"Pas la négociation honteuse": Faure assume ne pas avoir voté la motion de censure contre Bayrou
Après des échanges houleux, les socialistes ont décidé de ne pas ajouter leurs voix aux insoumis pour renverser François Bayrou. Mais Olivier Faure a déjà menacé de déposer une motion de censure "si le débat est verrouillé" sur les retraites, soucieux de donner des gages à ses propres troupes.
L'un des plus longs discours à la tribune ce jeudi après-midi lors de l'examen de la motion de censure à l'encontre de François Bayrou. Olivier Faure a détaillé point par point à l'Assemblée nationale son refus de voter le renversement du Premier ministre. La manœuvre a valeur de mise au point avec La France insoumise, aux avants-postes de ce texte.
"Le PS n'a pas la négociation honteuse", a expliqué le premier secrétaire du parti socialiste, faisant la liste des concessions obtenues par les socialistes, d'une conférence sociale sur les retraites à la suppression de jours de carence pour les fonctionnaires.
Des concessions "arrachées" à Bayrou
François Bayrou, qui a besoin des voix du PS pour tenir à Matignon, y a mis du sien. Il s'est fendu d'un courrier adressé aux députés socialistes dans lequel il leur a donné des gages, dont certains étaient déjà actés lors des discussions avec Michel Barnier.
Parmi les points qui ont permis au Premier ministre d'éviter le soutien des socialistes à la motion de censure, on trouve notamment la suppression des 4.000 postes d'enseignants prévue dans le budget 2025. De quoi permettre aux socialistes réunis en bureau national avant la motion de censure de décider collectivement de ne pas la soutenir.
Olivier Faure a revendiqué "l'honneur d'avoir évité aux Francais" un budget aux conséquences plus lourdes, "au nom d'une gauche qui propose, avance et qui fait céder le gouvernement" et grâce à des concessions "arrachées".
"Nous restons dans l'opposition"
Soucieux de ne pas faire un chèque en blanc à François Bayrou, le patron des socialistes a veillé à poser quelques conditions. "Si nous avons le sentiment que le débat est verrouillé" sur la réforme des retraites, "nous déposerons une motion de censure", a avancé le député de Seine-et-Marne.
Un vote de censure de la part des députés PS est "possible à tout moment", a-t-il encore insisté, avec une exigence: que le Parlement "puisse avoir le dernier mot" sur la réforme des retraites, qu'il y a accord total, partiel ou pas d'accord du tout entre partenaires sociaux.
"Nous restons dans l'opposition", a encore promis Olivier Faure
Des propos pour essayer de rassurer une partie de ses propres troupes?
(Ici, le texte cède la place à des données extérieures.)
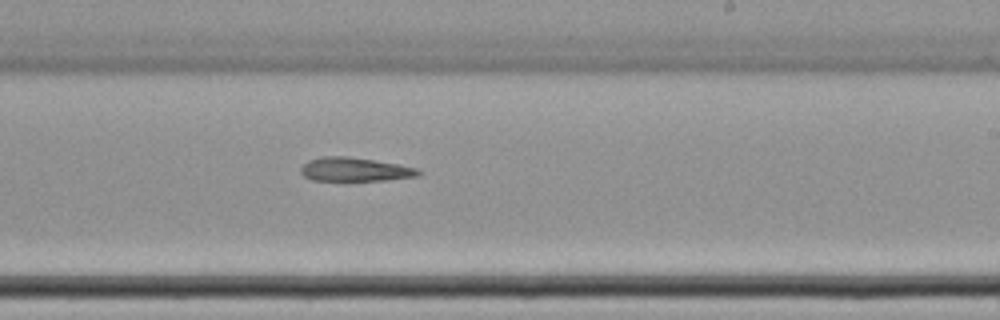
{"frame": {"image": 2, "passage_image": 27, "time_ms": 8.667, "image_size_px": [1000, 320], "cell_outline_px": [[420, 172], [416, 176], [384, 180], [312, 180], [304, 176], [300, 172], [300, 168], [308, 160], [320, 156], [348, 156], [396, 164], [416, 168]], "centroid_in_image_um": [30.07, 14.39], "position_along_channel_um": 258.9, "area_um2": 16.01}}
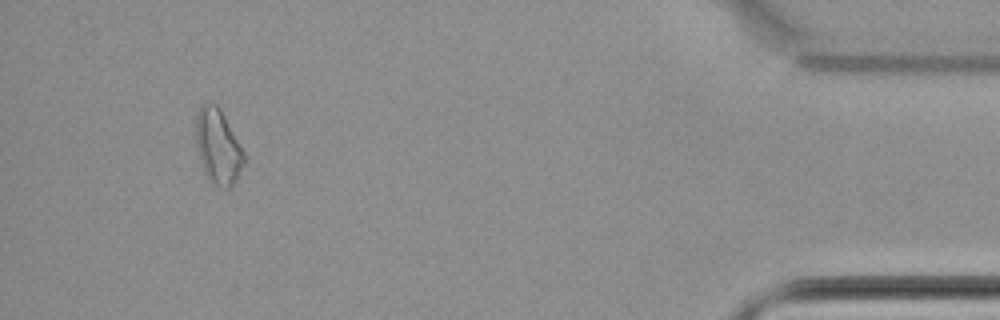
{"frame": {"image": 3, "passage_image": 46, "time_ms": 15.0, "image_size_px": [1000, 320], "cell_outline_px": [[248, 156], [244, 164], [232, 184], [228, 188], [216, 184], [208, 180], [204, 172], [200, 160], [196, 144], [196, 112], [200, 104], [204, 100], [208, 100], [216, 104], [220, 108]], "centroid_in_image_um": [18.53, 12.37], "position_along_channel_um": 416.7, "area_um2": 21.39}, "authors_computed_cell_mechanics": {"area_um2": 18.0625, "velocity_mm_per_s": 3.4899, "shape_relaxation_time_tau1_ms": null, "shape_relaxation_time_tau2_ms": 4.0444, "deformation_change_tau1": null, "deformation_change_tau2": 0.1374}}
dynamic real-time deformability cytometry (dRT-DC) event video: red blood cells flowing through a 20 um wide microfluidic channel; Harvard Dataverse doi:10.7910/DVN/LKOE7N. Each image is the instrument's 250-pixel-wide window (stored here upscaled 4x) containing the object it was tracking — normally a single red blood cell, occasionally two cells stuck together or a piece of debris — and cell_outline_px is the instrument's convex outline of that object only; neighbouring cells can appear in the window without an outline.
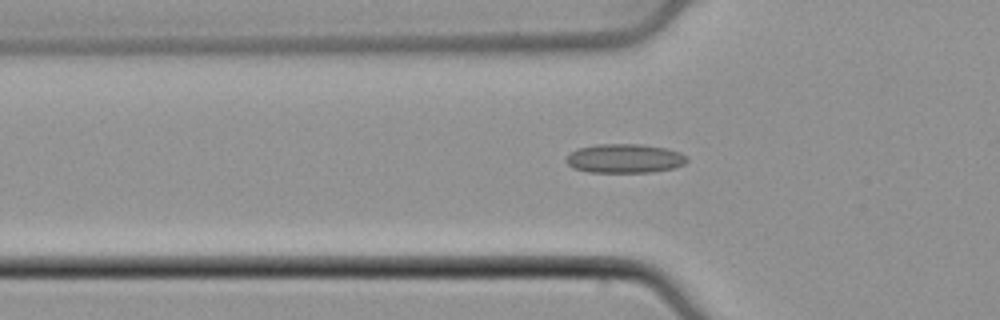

Après des débats houleux au sein du groupe puis lors de son bureau national, Olivier Faure ne pouvait pas se permettre de donner quitus à François Bayrou.
La crainte du "pire de la politique"
8 députés socialistes sur 66 ont cependant voté pour renverser le Premier ministre. Ce chiffre assure au gouvernement d'avoir au moins de son côté une cinquantaine de députés socialistes de son côté pour les prochaines semaines.
"Nous avons choisi de ne pas pratiquer la politique du pire, parce que cela pourrait amener au pire de la politique, l'extrême droite au pouvoir", s'est encore défendu expliqué Olivier Faure, accusant à demi-mot LFI de faire le jeu du Rassemblement national.
Dans le camp insoumis, le choix des socialistes qui font partie du bloc à gauche à l'Assemblée depuis 2022 par le biais de la Nupes puis du Nouveau Front populaire ne passe pas.
"L'assurance-vie du système"
Dans son discours devant les députés, le coordinateur de La France insoumise a dénoncé de son côté "l'irresponsabilité" de ceux qui se prêtent à cette "comédie".
La présidente des députés insoumis les a accusé de "se mettre du côté du problème, c'est-à-dire d'Emmanuel Macron". Le PS est "l'assurance-vie du système et des supplétifs de la macronie", a encore assuré Mathilde Panot.
Le président de la commission des Finances Éric Coquerel n'a pas été plus tendre. "À ce stade", ceux qui ne votent pas la motion de censure "sont dans une majorité sans participation au gouvernement", a jugé de son côté le député LFI.
Faut-il acter de fait la fin de l'alliance de gauche à l'Assemblée nationale? Porte-parole du groupe écologiste, Benjamin Lucas a tempéré la portée d'un "désaccord stratégique" qui "n'efface pas une alliance".
La question de la censure va très rapidement se reposer à l'occasion du retour des budgets de l'État et de la sécurité sociale à l'Assemblée nationale fin janvier. En cas d'usage du 49.3 - qui permet de faire voter un texte sans majorité -, François Bayrou s'exposera à nouveau au risque d'être renversé.